Technical Diving Conference Proceedings.

Best regards,
DDM
 
...But why still use 1.3 ATA and not 1.4 or 1.6? If anything over 1.0 ATA has predictable risk, then they could have used 1.1. ...

I personally set my computer to complain at 1.6 and 2.0 instead of 1.4 and 1.6. You can set yours to 1.0 and 1.3 if that makes you comfortable, and I encourage you to do so. We are diving for fun and don't need to be distracted by anxiety.

As with most things in life, there are compromises. I feel more secure running a high PPO2 to reduce DCS risk. The standard was 2.0 though most of my career, which surely affects my emotional comfort zone.
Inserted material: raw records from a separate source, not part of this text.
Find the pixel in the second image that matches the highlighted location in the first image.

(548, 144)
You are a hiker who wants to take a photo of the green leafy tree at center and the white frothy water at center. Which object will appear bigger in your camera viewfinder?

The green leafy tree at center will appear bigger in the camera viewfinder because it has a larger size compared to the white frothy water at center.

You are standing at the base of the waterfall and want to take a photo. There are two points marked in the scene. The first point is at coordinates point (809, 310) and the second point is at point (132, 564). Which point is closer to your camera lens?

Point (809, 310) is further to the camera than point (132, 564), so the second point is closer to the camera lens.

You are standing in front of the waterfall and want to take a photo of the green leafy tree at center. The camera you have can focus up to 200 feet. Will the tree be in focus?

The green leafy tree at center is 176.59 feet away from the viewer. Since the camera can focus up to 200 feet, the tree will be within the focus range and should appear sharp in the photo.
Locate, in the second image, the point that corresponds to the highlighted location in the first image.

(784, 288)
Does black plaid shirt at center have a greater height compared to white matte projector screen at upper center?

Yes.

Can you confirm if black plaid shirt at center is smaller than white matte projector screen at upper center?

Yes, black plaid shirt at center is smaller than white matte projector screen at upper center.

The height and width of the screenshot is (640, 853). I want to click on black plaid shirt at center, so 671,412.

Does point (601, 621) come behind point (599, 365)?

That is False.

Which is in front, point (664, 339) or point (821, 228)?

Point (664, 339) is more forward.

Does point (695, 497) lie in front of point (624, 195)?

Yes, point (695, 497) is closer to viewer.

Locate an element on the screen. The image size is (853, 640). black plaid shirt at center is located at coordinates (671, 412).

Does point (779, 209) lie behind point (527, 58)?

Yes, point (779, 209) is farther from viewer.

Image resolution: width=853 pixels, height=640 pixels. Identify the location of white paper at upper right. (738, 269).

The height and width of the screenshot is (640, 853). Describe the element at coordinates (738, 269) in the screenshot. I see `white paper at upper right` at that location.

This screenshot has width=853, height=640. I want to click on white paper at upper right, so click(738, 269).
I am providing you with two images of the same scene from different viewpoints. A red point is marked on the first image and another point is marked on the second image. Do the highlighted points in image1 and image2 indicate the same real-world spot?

Note that the possibility of OxTox is predictable based on current theory, but nobody can calculate the probability (occurrence). We know that a Scuba tank can blow up on our back or space junk can fall from the sky and pound us into the dirt, but the probability is low enough that we don't let it change our actions. We still drive which is statistically and intellectually accepted to be one of the most dangerous human activities.